Una vita sospesa tra la regolarità degli incontri – con l’amico con cui si ubriaca, con il padre (Massimo Wertmuller) che lo rifiuta rimandandogli l’immagine del proprio fallimento – del lavoro e del ritorno salvifico, pervaso di infinita dolcezza, nel femminile allucinato rappresentato dalla moglie e dalle due figlie Laura e Ilenia, creature tratteggiate con la grazia raggelata delle protagoniste de Il giardino delle vergini suicide di Sofia Coppola. Il nitore degli abiti e della luce che avvolge le immagini al femminile contrapposto al buio, al nero che avvolgono Massimo e il corpo costretto nella violenza di carcasse di vetri rotti della ragazza, desaparecida, scomparsa in una cantina.
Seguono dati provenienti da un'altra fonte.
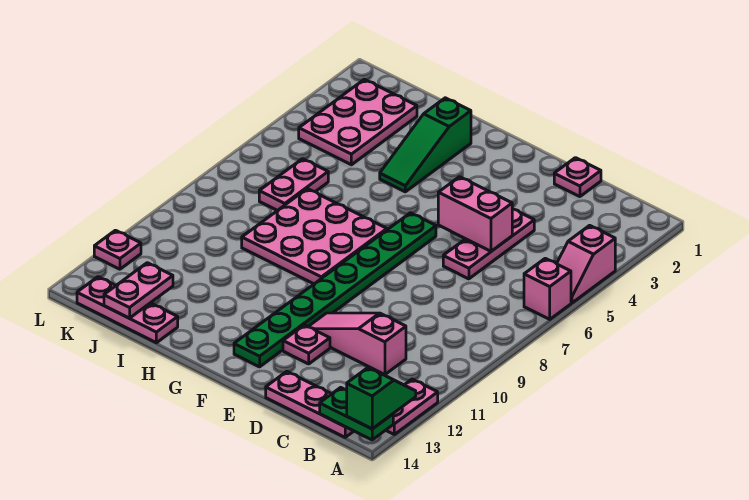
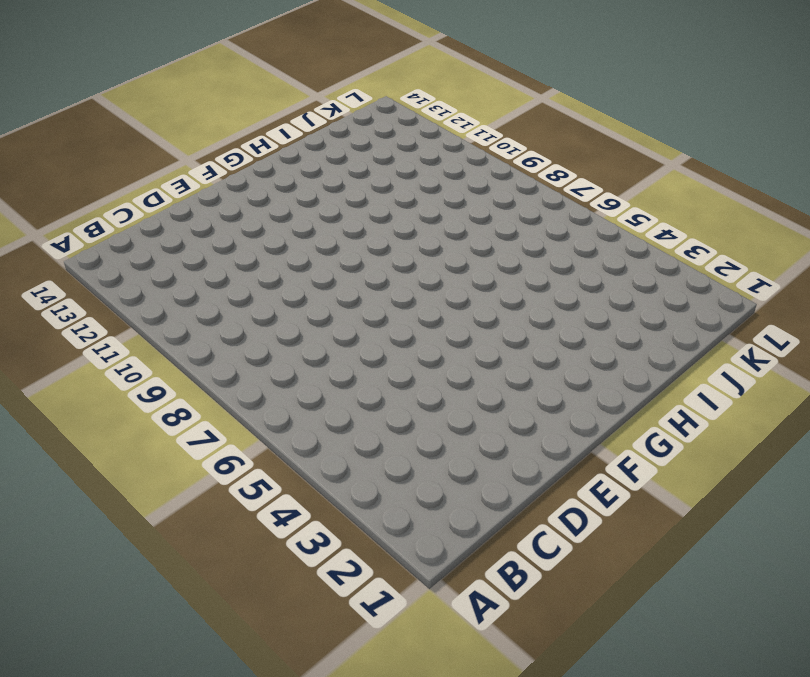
none -> pink 1x2 slope [557,225,615,303]
none -> pink 1x1 brick [524,258,571,319]
none -> pink 1x2 plate [386,379,438,434]

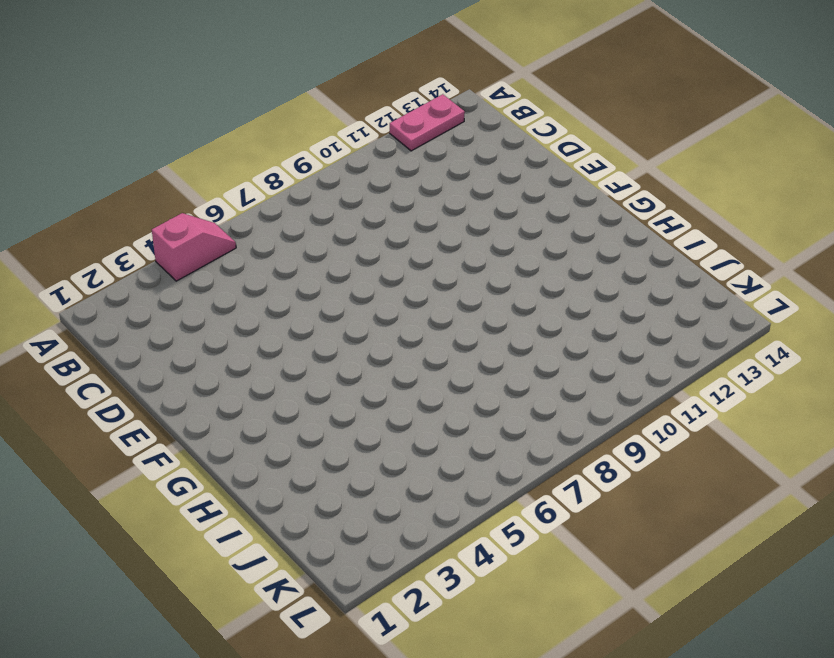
none -> pink 1x1 brick [524,258,571,319]
none -> pink 1x3 plate [266,372,354,437]
none -> pink 1x3 slope [308,313,406,375]

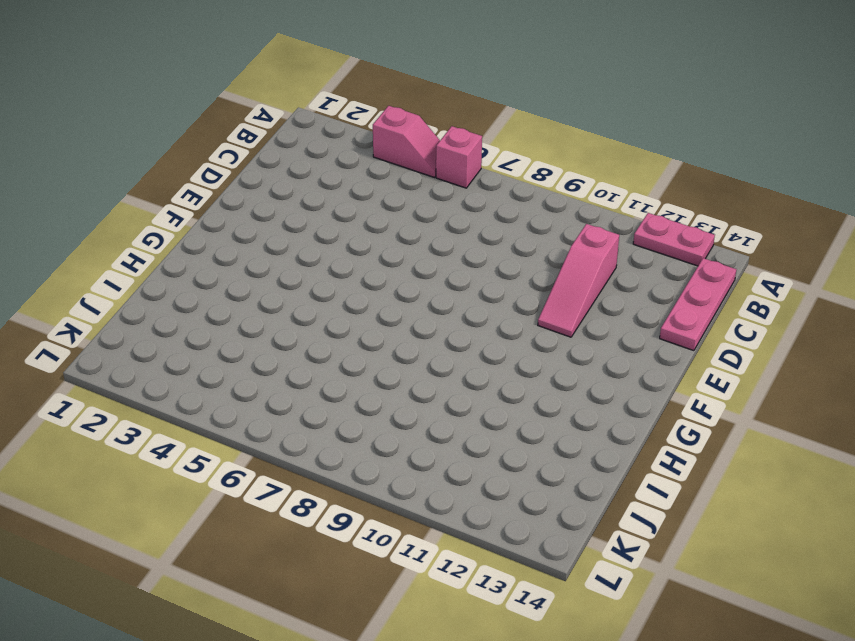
none -> pink 1x1 plate [554,158,601,197]
none -> pink 1x3 plate [443,209,534,279]
none -> pink 1x1 plate [283,325,330,364]

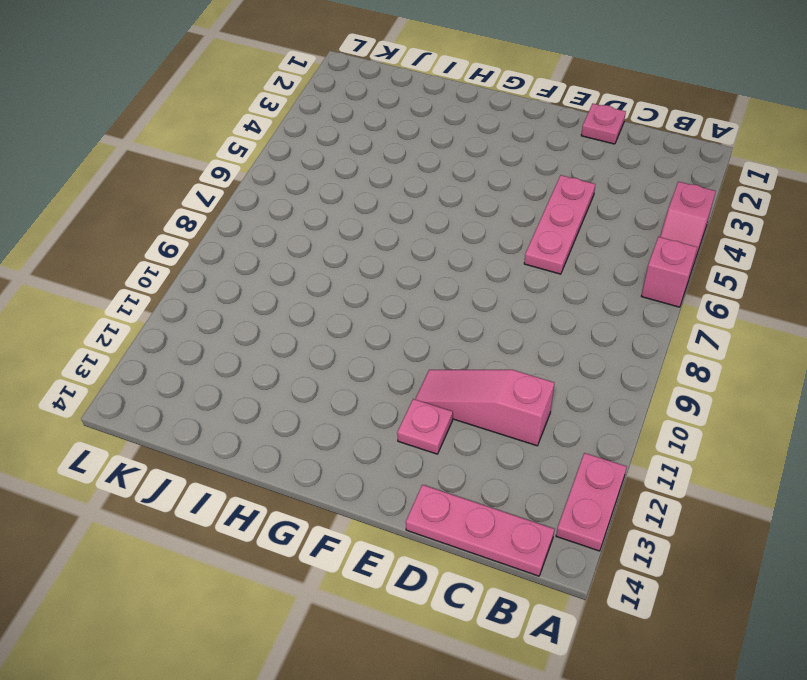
none -> green 1x8 plate [234,213,436,367]
none -> pink 3x3 plate [242,189,387,284]
none -> green 1x3 slope [380,98,471,192]

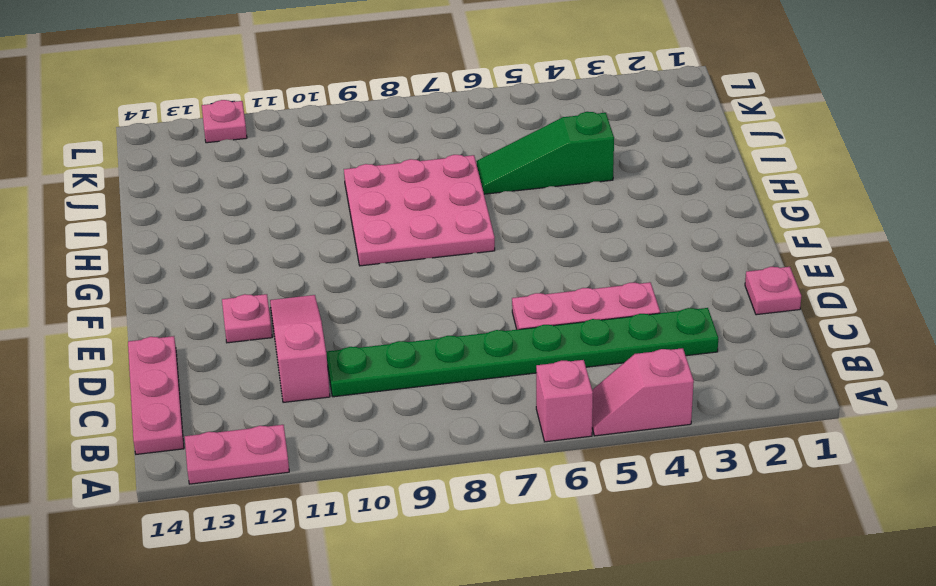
green 1x8 plate [326,308,718,397] -> green 1x8 plate moved to [234,213,436,367]
green 1x3 slope [476,112,614,194] -> green 1x3 slope moved to [380,98,471,192]
none -> pink 1x3 plate [77,277,178,343]
none -> pink 2x3 plate [299,79,417,165]
none -> pink 1x2 plate [259,159,328,211]

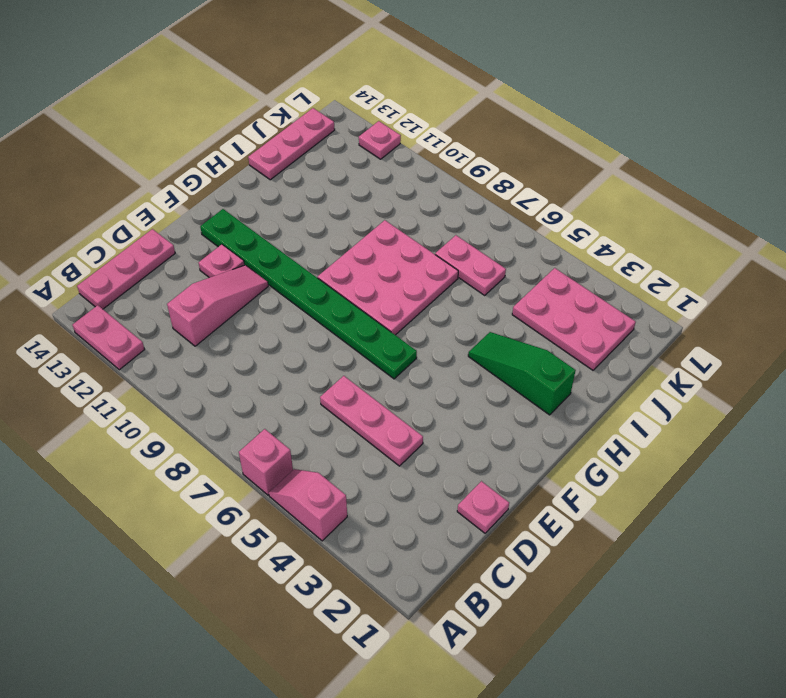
none -> green 1x2 plate [320,387,393,440]
none -> pink 1x2 brick [438,177,512,251]
none -> pink 1x2 plate [104,263,173,318]

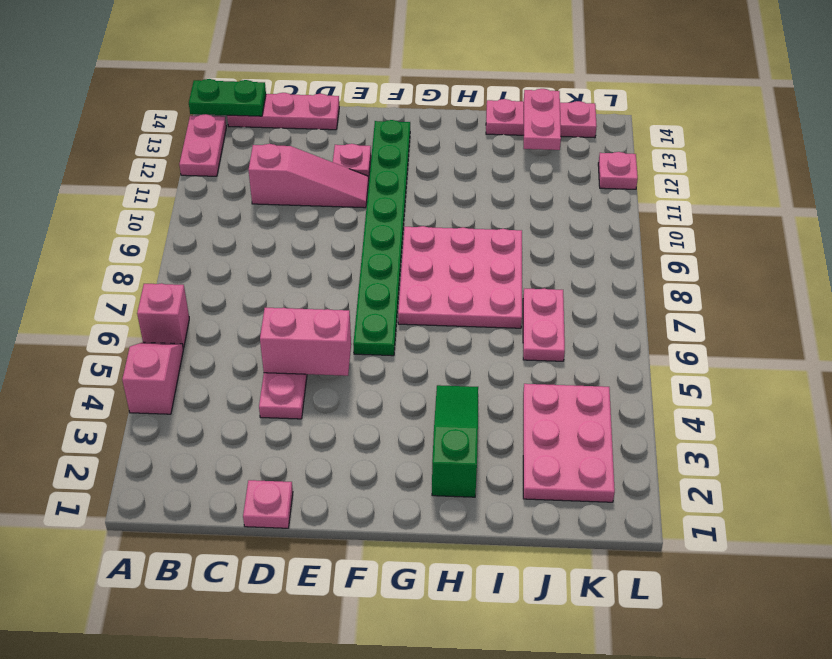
none -> green 1x2 slope [347,367,416,429]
La casa di Massimo, nella perfezione esterna ai confini con gli spazi desolati della palude, è un architettura sbagliata nella cui cantina abita l’America Latina del titolo: una ragazza scomparsa, legata a un palo di ferro, le cui urla straziate sono spesso coperte dalla musica che diventa stridore, rumore assordante. Fin qui, quindi, il racconto di un episodio di cronaca presentato come un evento allucinatorio nella vita del protagonista che scopre – e si scopre – ignaro di quella presenza nella sua cantina.
Nell’altro Sud America, quello di Garage Olimpo (1999) di Marco Bechis, la cella della protagonista Maria è uno dei 365 centri clandestini di tortura dei desaparecidos in uno straordinario patchwork narrativo in cui la violenza claustrofobica è inserita tra vedute aeree della città, l’increspatura silenziosa del Rio de La Plata che apre il film, luci iperrealisti che, note gravi di violoncello in sottofondo. La violenza sottoterra è mostrata, mai raccontata in maniera faziosa.
Le immagini iperrealistiche alla Hopper dei fratelli d’Innocenzo raggiungono un alto grado di visionarietà – grazie anche alla riuscita presenza musicale dei Verdena con lo Scintillatore (Bambola a gas) – negli incontri tra Massimo e la ragazza tenuta prigioniera in cantina, specchio paradossale dell’estrema solitudine del primo, sospeso tra vuoti di memoria – i tentativi di ricostruire la propria storia tra le pagine bianche di un’agenda che contiene solo il resoconto di qualche incontro saltuario – e inciampi di un tempo disperatamente al presente, senza memorie da rimarginare e senza attese di futuro. La sequenza finale, in una cella, quella di un carcere, dove Massimo rivolge lo sguardo vuoto al sogno, al desiderio dell’amore rappresentato dalla famiglia, unico volto reale nell’impossibilità di liberarsi da se stesso e dal vuoto relazionale della sua vita. Nell’America dei fratelli D’Innocenzo non c’è sconto alcuno al compromesso in cui, tutti, ci ritroviamo ad abitare.